When you read something out loud, it hits differently. Sometimes I read something that made me furious, and I end up laughing because I realize it’s not as serious as it felt. Sometimes I read something that makes me cry but even then, there’s clarity.

Reading it out loud gives the emotion an identity.

I think one of the biggest issues in society is how normalized emotional suppression has become. Acting “nonchalant” isn’t strength it’s avoidance. Our brains are too complex to pretend nothing bothers us.

When I read my words out loud, I feel human. It validates my emotions. It reminds me that I’m not crazy. That what I’m feeling makes sense—and that now I have to deal with it instead of running from it.

4. Date It, and Thank the Universe

The final step is dating the entry and thanking God, the universe, or whatever higher power you believe in for letting me experience it and make it out alive.

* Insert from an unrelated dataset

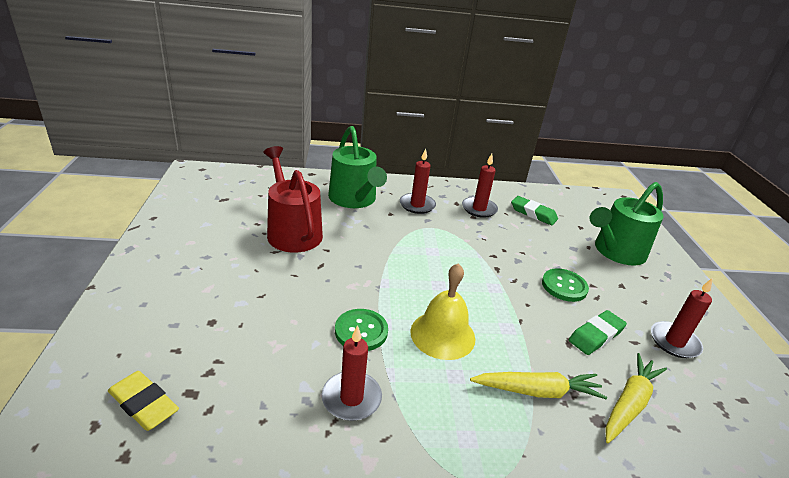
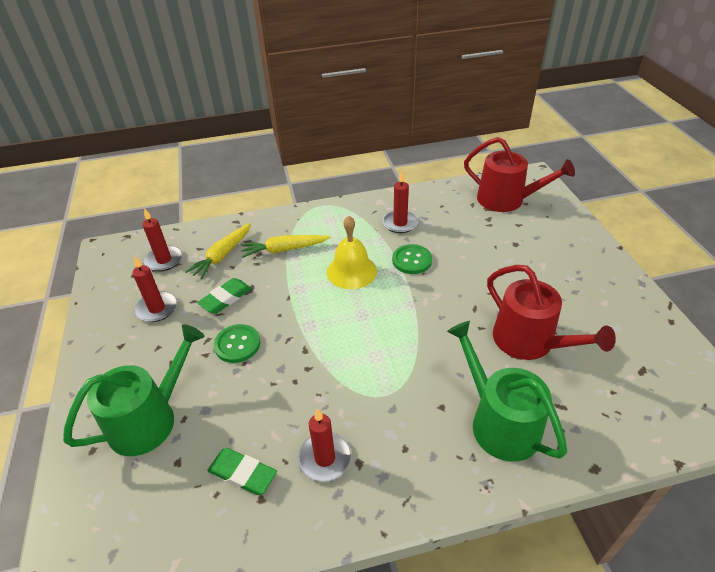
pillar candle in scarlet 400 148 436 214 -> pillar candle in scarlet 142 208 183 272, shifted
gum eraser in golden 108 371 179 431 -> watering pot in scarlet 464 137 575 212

The beauty of journaling is reflection.

There are entries I’ve reread that once broke my heart. I remember rereading old entries about a man I was deeply upset about losing thinking my life was over.

And I laughed. I mean cackled.

I was devastated over a loser. You would’ve thought I lost Bill Gates the way I was carrying on, when in reality, I lost a man who didn’t even like me and secretly wanted to be me.

My chest was tight for weeks back then.

Years later, I read those entries with gratitude. I was thankful I wasn’t that version of myself anymore. Even though I didn’t love myself fully at the time, I loved myself just enough to walk away—and that changed everything.

Why Everyone Should Journal

Journaling has given me a creative revival and a safe outlet to release what I carry. I truly believe everyone should journal.

It teaches us that:

  • Having feelings is okay.
  • Emotions are not weakness.
  • Sensitivity is human, not shameful.
  • You can’t communicate with others until you learn how to communicate with yourself.

The journal is just you and your thoughts no judgment, no audience, no performance.

If you do nothing else this year, get a journal. Write until you can’t write anymore. Your feelings matter. You are human. And one day, you’ll look back and realize just how much you survived and how much you’ve grown.